Why this makes Russia an “enemy”

Put the components together and the strategic picture tightens. If Russia were free to fully exploit and market its gas, oil, metals, and fertilizers—at scale, to the richest customers, at world prices, with Western technology and finance—the spillovers would be dramatic. European industry would be structurally tied to Russian energy; Asia would diversify toward Russian barrels and metals; and Moscow would convert rents into defense R&D, diplomatic patronage, and influence operations at a level the U.S. and EU would find unacceptable. Preventing that end state requires, from a Western perspective, treating Russia not as a competitor to be accommodated but as a systemic adversary to be managed and, where necessary, contained.
That is what enemies are in the 21st century: not always foes you shoot, but rivals you regulate. You turn their pipelines into compliance traps. You turn their sovereign wealth into frozen collateral. You turn their future oilfields into museum pieces by denying the toolkits that would bring them online. And you inoculate your own publics so that when prices spike or contracts break, the politics doesn’t buckle.
But didn’t Russia bring this on itself?
This is the unavoidable rejoinder, and it matters. Russia’s 2014 annexation of Crimea and the 2022 full-scale invasion of Ukraine were acts of aggression that triggered many of the most punishing responses described above. However, many of the barriers to antagonize Russia were put in place by the West long in advance. 

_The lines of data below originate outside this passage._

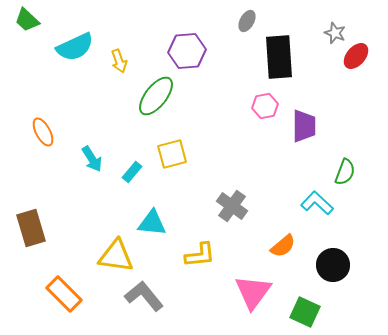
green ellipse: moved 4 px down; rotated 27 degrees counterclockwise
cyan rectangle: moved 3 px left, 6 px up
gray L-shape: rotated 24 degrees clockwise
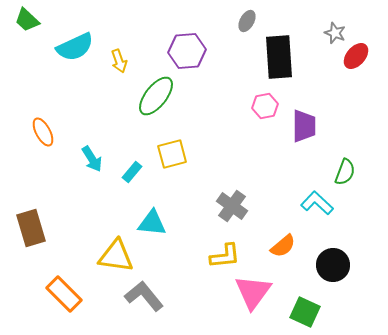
yellow L-shape: moved 25 px right, 1 px down
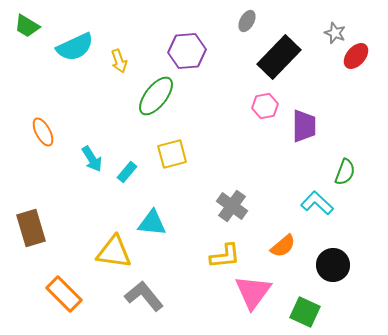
green trapezoid: moved 6 px down; rotated 12 degrees counterclockwise
black rectangle: rotated 48 degrees clockwise
cyan rectangle: moved 5 px left
yellow triangle: moved 2 px left, 4 px up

The EU’s internal market rules that tripped up South Stream were a decade in the making. U.S. sanctions architecture specific to Russian oil technology dates to 2014, with legal expansions in 2017. Washington’s opposition to Nord Stream 2 was bipartisan across administrations. European and American think tanks had been publishing de-dependence blueprints for years; once the crisis arrived, those blueprints were pulled off the shelf. In other words, Russia’s actions supplied the political ignition, but the strategic kindling was already stacked.
One measure of a strategy’s success is the pain it imposes on the target even when the target adapts. Russia has adapted—redirecting crude to Asia, offering steep discounts, improvising a parallel shipping ecosystem, and boosting domestic industry where imports were cut off. But the opportunity cost is massive. Arctic and deepwater prospects have lost years; Western majors that could have de-risked frontier plays are gone; capital is pricier and scarcer; and the biggest nearby market—Europe—is accelerating out of Russian hydrocarbons by design.
Meanwhile, Western authorities keep demonstrating they can yank levers in spot and futures markets to disadvantage Russian producers of metals and energy at moments of their choosing—whether by nudging exchanges to restrict origin-brand flows, tightening price-cap enforcement, or signaling the next round of secondary sanctions. If you are a portfolio investor, a shipowner, an insurer, or a board member at a multinational, the rational response is to de-risk Russia. That is a slow bleed by itself.
Russia is treated as an enemy not simply because of who governs it at a given moment, but because of what it is in the material sense: a resource superpower whose unconstrained integration into Western markets would magnify its influence beyond what the U.S.-led order is prepared to tolerate. The order’s answer has been to bind, limit, and tax that power at every node that matters—law, finance, technology, and narrative. It’s a strategy that speaks softly on some days and swings a very big stick on others. It is also, for now, working as designed.